• _Problem requirements_: Starting at the line that has "camera: 25 degrees right, 10 degrees down" and stopping after the line that has "(740, 613) = (494, 470): black", reproduce the listing below exactly; omit everything else.

• _Stored data_:
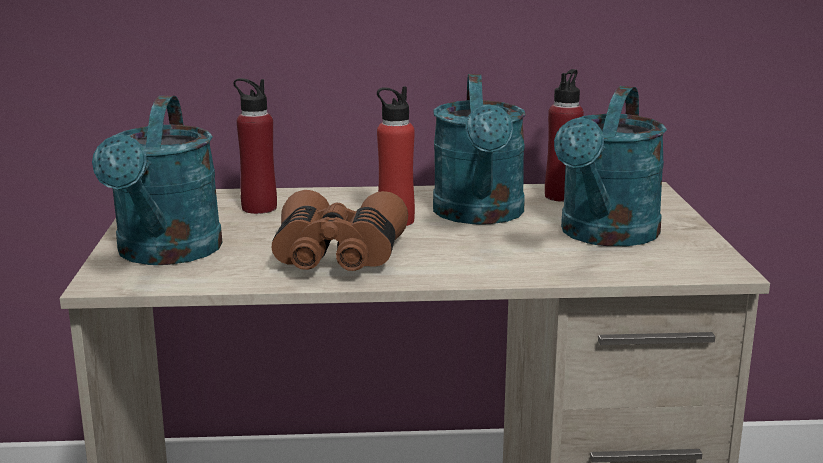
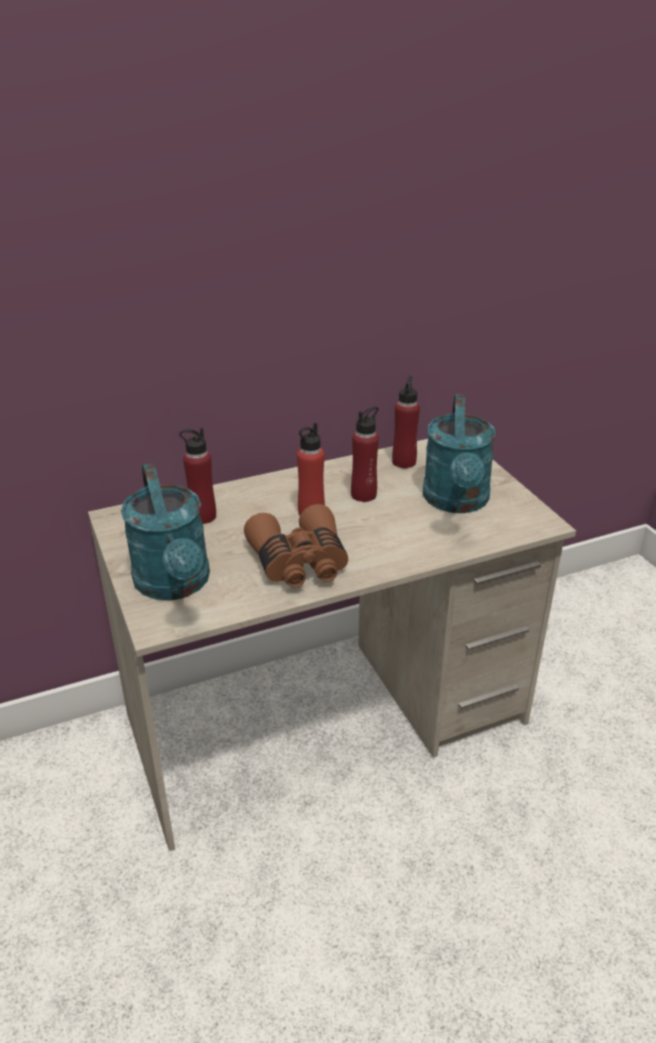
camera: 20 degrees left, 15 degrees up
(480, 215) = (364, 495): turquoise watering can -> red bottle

---

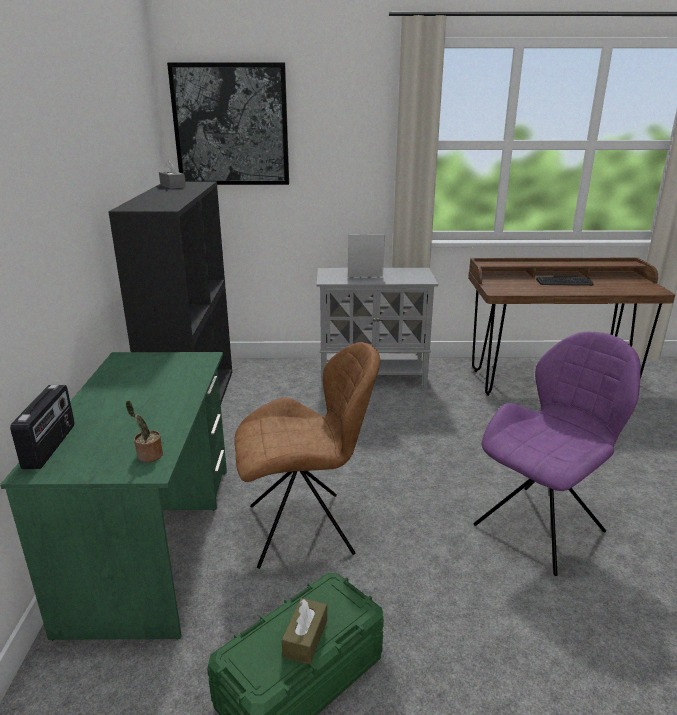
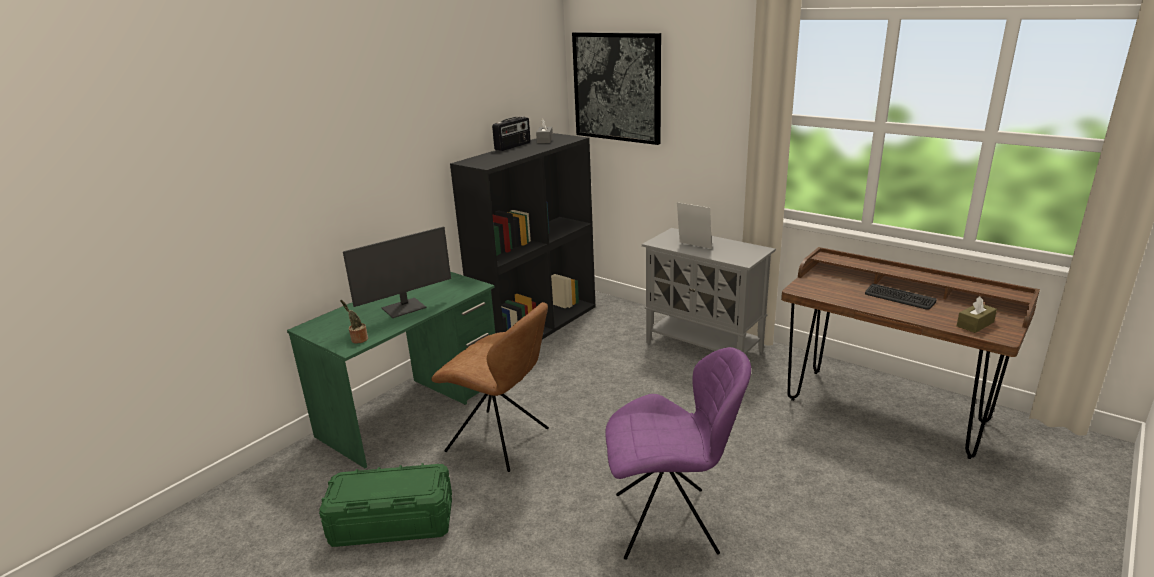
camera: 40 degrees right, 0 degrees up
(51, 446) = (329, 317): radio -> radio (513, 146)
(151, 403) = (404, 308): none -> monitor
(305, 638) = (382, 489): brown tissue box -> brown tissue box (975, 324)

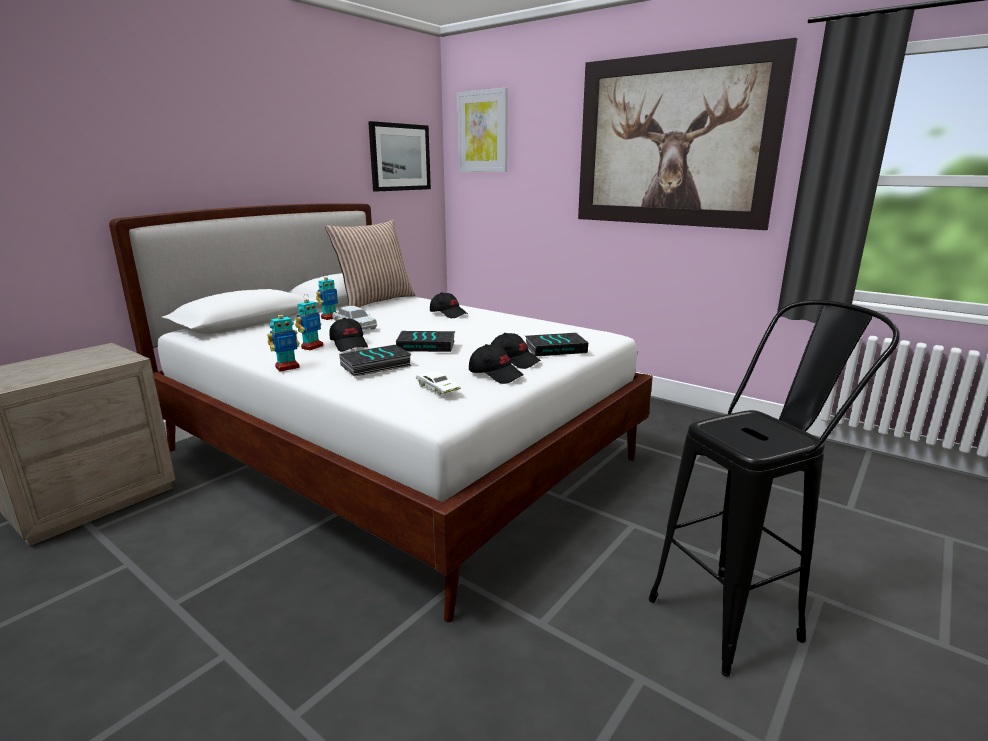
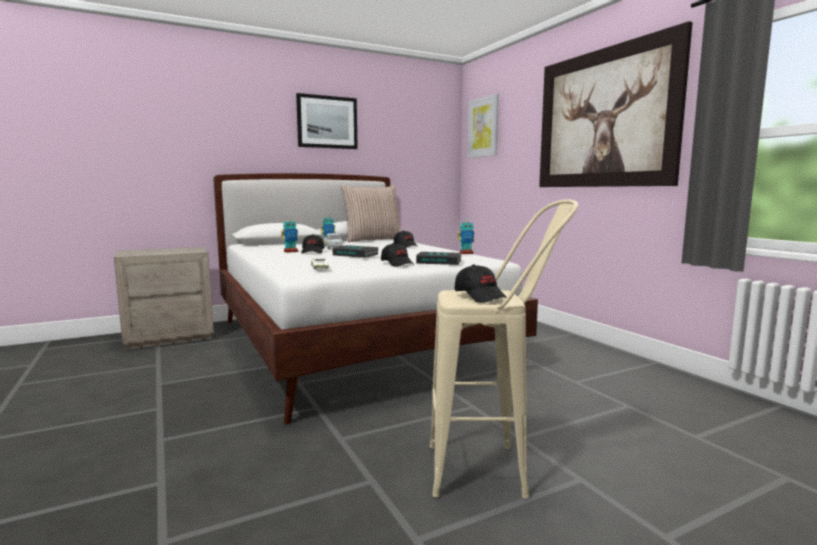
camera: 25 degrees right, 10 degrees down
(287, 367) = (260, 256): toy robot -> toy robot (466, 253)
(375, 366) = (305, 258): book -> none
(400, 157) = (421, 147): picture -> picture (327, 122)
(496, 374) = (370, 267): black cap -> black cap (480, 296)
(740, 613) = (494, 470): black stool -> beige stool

• _Final answer_:
camera: 25 degrees right, 10 degrees down
(287, 367) = (260, 256): toy robot -> toy robot (466, 253)
(375, 366) = (305, 258): book -> none
(400, 157) = (421, 147): picture -> picture (327, 122)
(496, 374) = (370, 267): black cap -> black cap (480, 296)
(740, 613) = (494, 470): black stool -> beige stool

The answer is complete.